Accessing used resources per trial

Hi all,

For the models we are trying to tune, an important metric is their resource requirements (i.e. training time and memory usage). I’m familiar with the resources_per_trial kwarg to set available resources per trial, but am interested to know if we can get information on the resources that are actually used.

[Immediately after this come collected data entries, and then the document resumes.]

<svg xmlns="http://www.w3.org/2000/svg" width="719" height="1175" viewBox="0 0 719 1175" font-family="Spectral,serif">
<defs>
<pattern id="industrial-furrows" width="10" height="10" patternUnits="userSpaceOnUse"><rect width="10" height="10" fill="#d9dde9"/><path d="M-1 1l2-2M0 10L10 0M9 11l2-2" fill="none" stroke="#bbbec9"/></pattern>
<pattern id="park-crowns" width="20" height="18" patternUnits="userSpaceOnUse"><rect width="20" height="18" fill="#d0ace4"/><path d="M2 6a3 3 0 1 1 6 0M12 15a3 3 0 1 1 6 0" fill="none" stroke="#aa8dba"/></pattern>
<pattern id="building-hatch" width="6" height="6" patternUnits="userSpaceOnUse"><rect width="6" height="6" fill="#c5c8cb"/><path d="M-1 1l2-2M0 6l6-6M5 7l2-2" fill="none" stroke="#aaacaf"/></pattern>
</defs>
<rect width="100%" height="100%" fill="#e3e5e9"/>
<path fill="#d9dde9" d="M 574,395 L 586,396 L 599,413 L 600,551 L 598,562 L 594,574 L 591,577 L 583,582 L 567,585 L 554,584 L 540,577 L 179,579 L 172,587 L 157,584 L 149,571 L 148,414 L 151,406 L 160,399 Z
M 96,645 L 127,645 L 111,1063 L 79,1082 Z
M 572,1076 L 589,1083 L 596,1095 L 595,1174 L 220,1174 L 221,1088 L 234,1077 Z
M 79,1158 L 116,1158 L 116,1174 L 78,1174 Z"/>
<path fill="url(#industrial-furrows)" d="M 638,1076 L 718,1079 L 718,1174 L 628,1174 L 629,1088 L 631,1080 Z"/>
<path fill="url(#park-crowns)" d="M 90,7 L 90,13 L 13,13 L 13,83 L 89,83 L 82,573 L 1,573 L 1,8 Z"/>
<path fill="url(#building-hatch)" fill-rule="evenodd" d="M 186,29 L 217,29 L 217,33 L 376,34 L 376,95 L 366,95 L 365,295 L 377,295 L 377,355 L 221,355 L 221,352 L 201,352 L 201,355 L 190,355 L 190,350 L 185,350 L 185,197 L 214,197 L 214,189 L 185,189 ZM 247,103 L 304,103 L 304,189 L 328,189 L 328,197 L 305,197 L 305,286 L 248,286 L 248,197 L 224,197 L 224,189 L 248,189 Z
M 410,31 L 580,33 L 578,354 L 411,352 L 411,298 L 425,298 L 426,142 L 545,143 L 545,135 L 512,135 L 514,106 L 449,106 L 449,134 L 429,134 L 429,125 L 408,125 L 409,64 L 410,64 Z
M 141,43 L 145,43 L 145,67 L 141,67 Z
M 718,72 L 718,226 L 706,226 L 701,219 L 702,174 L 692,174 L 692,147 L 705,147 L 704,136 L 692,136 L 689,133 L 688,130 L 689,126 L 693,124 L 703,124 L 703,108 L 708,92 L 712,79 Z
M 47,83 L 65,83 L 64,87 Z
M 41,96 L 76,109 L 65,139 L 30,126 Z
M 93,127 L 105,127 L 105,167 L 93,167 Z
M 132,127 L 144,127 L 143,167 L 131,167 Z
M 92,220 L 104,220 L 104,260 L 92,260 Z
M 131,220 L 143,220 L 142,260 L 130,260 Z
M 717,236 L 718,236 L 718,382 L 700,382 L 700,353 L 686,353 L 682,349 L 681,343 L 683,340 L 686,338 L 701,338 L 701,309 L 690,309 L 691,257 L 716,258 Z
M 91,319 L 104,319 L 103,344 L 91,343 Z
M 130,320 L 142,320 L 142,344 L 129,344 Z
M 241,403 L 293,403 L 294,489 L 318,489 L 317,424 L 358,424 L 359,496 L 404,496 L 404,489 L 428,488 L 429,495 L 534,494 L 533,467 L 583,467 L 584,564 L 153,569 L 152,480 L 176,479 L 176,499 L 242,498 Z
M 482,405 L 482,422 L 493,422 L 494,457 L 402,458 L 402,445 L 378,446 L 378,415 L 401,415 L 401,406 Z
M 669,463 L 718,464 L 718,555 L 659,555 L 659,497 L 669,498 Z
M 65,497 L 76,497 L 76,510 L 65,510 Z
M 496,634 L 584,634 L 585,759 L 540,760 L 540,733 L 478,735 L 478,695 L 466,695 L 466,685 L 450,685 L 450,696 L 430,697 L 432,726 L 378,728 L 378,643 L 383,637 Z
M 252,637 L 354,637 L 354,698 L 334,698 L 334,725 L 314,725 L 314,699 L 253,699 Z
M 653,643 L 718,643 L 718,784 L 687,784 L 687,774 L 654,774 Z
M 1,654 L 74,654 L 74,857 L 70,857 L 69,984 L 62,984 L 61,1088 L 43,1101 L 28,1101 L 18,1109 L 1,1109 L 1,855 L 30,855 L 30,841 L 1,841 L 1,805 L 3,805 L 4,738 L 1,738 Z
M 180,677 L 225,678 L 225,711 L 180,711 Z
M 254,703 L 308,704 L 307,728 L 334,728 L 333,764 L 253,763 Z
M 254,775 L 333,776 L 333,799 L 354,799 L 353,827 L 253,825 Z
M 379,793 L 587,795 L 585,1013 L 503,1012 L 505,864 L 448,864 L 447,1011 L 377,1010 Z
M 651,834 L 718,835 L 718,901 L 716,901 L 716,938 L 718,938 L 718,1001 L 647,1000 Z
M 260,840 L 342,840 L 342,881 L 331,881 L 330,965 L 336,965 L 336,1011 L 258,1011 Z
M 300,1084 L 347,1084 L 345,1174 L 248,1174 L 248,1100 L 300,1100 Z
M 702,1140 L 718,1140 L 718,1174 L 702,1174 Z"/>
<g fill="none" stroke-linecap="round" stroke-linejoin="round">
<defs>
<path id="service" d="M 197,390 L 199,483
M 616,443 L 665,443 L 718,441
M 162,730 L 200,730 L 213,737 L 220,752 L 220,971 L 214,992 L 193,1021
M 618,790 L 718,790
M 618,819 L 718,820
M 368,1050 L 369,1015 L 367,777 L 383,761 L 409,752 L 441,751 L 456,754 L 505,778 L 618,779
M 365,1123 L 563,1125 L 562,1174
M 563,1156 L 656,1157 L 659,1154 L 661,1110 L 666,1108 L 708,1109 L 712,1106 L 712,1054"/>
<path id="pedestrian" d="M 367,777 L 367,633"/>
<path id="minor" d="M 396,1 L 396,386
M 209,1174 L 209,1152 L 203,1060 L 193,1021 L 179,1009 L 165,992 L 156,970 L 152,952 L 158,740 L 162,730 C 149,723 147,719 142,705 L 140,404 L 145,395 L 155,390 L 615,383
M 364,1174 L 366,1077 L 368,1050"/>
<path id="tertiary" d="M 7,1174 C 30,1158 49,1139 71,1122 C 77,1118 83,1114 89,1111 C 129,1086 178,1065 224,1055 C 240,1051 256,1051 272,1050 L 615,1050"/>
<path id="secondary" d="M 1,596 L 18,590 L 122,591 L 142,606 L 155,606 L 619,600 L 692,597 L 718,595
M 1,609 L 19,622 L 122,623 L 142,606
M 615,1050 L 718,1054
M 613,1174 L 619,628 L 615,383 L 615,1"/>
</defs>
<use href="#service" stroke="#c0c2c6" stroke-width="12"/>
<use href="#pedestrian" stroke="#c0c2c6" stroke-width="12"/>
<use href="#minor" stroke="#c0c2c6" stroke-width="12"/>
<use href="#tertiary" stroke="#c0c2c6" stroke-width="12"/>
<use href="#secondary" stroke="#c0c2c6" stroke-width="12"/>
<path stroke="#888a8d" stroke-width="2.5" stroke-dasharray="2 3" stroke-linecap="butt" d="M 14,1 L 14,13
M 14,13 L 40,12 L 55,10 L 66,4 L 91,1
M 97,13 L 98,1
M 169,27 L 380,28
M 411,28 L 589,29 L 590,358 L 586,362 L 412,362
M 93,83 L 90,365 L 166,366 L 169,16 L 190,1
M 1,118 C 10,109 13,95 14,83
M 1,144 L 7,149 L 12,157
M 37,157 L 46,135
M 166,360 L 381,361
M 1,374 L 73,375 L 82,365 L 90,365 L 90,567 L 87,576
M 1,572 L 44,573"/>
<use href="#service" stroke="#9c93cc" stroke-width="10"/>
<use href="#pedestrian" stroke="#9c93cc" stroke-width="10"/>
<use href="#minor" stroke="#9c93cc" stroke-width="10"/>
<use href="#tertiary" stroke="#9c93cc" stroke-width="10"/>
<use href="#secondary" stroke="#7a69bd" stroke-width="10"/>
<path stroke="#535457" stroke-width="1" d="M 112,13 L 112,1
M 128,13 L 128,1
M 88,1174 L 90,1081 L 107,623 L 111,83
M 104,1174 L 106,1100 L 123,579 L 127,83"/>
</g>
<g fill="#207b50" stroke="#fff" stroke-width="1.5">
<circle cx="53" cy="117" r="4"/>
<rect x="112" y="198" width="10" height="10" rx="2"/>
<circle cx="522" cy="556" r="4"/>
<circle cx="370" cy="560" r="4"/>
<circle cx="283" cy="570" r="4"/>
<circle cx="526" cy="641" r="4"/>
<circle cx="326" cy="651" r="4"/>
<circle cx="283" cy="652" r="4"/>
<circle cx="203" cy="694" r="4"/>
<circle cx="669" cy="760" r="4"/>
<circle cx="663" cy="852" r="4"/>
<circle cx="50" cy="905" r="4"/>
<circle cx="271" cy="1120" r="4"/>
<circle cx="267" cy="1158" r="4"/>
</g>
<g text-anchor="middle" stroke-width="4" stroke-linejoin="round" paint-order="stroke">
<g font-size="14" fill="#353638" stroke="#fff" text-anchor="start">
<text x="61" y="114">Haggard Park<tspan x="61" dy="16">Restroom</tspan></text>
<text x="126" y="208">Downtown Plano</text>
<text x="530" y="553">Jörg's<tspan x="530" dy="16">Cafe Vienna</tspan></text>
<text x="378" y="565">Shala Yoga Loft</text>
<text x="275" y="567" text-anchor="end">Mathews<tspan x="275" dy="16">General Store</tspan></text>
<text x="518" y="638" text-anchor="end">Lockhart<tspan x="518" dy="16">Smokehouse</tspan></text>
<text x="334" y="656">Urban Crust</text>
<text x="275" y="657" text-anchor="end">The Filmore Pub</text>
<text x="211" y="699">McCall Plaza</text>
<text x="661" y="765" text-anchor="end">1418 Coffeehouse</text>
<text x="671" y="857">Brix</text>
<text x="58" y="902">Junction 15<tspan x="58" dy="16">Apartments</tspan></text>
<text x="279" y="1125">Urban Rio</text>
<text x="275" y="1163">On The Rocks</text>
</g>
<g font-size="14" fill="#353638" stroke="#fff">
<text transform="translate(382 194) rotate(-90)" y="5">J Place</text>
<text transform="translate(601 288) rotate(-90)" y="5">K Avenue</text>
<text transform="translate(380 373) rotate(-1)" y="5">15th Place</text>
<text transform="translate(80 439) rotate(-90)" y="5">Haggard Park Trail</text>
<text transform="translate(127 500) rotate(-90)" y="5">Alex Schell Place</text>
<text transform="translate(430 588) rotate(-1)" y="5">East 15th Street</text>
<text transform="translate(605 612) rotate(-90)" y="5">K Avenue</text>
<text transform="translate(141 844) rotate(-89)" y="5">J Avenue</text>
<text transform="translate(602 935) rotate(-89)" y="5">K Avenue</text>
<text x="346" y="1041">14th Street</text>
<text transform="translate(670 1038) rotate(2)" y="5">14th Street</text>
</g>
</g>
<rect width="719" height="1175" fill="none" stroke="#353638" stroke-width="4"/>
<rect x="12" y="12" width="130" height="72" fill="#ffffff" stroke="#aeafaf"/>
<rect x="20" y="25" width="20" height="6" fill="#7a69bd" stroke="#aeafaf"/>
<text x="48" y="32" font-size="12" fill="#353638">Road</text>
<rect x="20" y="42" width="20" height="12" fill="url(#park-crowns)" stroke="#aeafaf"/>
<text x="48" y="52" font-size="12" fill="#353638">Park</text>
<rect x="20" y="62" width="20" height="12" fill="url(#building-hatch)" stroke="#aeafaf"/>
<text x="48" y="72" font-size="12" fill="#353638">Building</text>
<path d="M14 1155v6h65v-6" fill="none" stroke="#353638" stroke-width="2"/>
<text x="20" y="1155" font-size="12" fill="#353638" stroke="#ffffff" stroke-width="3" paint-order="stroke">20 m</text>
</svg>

I’ve noticed Ray Tune prints out Memory usage on this node and Resources requested to the terminal. Is there a way to get similar information on a per-trial basis? I’ve thought about calling a memory profiler such as memray inside of the ray.tune experiment, but this seems like overkill since we are only interested in the maximum memory usage per trial, and in any case I haven’t found a memory profiler that plays nicely when running trials concurrently. Has anyone got any experience with doing something similar?

Thanks in advance!
Ashley

Hi @ascillitoe,

there’s some work on this in the Ray observabilitysection in the docs - does that help? Exporting Metrics — Ray 1.13.0
If not, please let us know what would make it clearer for you. Also cc @sangcho who is familiar with the observability work :slight_smile:

Hi @kai, many thanks for the fast response and the suggestion to look at the “Exporting Metrics” section, I hadn’t noticed this. Are the metrics logged to Prometheus the same as those reported by ray.nodes()? I ask for two reasons:

  1. It doesn’t look to me like ray.nodes() gives resources used/consumed on a per-trail basis? From what I can see it looks like the memory and CPU fields reported in Resources are the total available on the node, rather than that used/consumed by each individual trial on a node?
  2. We’d ideally like to access the reported resource metrics via the Python API, rather than going via Prometheus. This is because we log all our experiments to Aim via a custom callback, and what we’d ideally like to do is have the maximum memory and cpu usage per trial recorded as metrics in Aim i.e. the resource metrics would be reported like any other parameter in tune.report().

Thanks again!
Ashley